HACETTEPE-Sivas maçından kaynaklanan uyku halimi dağıtmak için "Örovijın" seyrettim.

Uzun süredir bir televizyon programı seyrederken bu kadar güldüğümü hatırlamıyorum.

Şarkıların büyük bölümü sanki geçen yüzyıldan kalmış gibiydi.

Bunu fark edince sahnenin neden o kadar "ileri teknoloji ürünü" olarak tasarlandığını daha iyi anladım. Belli ki organizatörler "Hiç olmazsa sahne modern olsun" diye düşünmüşler.

Yarışmacıların ya da dansçıların ezici çoğunluğu "seksi olacağım diye" garip giysiler içindeydiler. Sanırım, bu yarışmanın kurallarından biri de bu: Güzel bir yerin varsa göster!

Nitekim "Büyük Kuşatma"dan beri Malta’nın gördüğü en büyük felaket sayılması gereken şarkıcının elbisesinin sadece bilekler ile dirsek arasına kalan bölümünün şeffaf olması da bundan ileri geliyordu.

Bir "tarih tutkusu" da yarışmaya egemendi.
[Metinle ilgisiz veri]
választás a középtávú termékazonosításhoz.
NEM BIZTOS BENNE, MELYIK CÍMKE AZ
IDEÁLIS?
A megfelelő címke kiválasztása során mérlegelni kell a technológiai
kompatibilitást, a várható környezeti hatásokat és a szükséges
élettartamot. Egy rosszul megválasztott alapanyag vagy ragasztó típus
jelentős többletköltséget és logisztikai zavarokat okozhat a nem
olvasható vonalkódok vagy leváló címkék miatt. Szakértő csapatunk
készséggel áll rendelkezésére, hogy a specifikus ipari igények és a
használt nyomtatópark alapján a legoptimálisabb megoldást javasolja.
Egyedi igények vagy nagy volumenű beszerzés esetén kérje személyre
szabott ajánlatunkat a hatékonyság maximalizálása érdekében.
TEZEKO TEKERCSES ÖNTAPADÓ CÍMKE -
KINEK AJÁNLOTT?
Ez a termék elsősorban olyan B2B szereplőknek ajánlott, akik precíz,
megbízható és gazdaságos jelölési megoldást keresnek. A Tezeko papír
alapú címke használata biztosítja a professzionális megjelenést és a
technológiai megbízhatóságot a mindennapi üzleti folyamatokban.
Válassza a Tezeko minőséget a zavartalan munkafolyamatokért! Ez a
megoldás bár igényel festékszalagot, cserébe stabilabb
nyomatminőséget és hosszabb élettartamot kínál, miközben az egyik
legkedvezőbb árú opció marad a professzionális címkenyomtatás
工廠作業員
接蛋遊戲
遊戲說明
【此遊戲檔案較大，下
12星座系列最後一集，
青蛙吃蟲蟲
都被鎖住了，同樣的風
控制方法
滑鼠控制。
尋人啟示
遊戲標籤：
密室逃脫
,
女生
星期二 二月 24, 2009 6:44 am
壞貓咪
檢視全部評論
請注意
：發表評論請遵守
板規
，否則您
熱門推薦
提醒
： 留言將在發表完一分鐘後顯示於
Bosnalıların o Viktoryen giysilerini görünce "Demek ki Bosna’da savaş hálá sürüyor ve elde ne kaldıysa onları giyiyorlar" diye düşündüm.

Arnavut dansçının "Oz Büyücüsü"ndeki "Teneke Adam"a benzer giysisi ise "10 numara" idi!

Ama en çok güldüğüm "aksesuvar", Moldovalı dansçının elindeydi: Bir yer süpürgesi!

"Acaba tanır mıyım" diye dikkatle baktım, "Bir süre Türkiye’de evlerde çalışmış olabilir" diye düşünmüştüm.

Ve benim için yarışmanın zirvesi kemancı oğlanın Norveç adına birinci olmasıydı.

Bu yarışmanın ne kadar gereksiz olduğunu, şarkıların değil başka şeylerin yarıştırıldığını hepimize gösterecek bundan daha iyi bir şey olamazdı.

Hadise ve şarkısı için düşündüklerimi şarkı Türkiye’de seçildiği gün yazmıştım.

Tipik bir Türk durumu! İki arada, bir derede kalmış, Batılı mı, Doğulu mu olduğuna karar verememiş bir şarkı.

Bence gelecek sene Türkiye’yi temsil edecek grup "Komedi Dans Üçlüsü" olmalı. Doktor Erol Bey’in elinde şırıngasıyla söylediği "bakınız çok oldunuz siz / iğne yaparım / e-eee" şarkısını da düşünmeliyiz.

En son "Örovijın"ı sanırım 10 sene kadar önce izlemiştim. Dün geceden sonra her sene izleme kararını aldım ki senede bir gün "ırkçılık" ile suçlanma tehlikesi olmadan doya doya eğlenebileyim.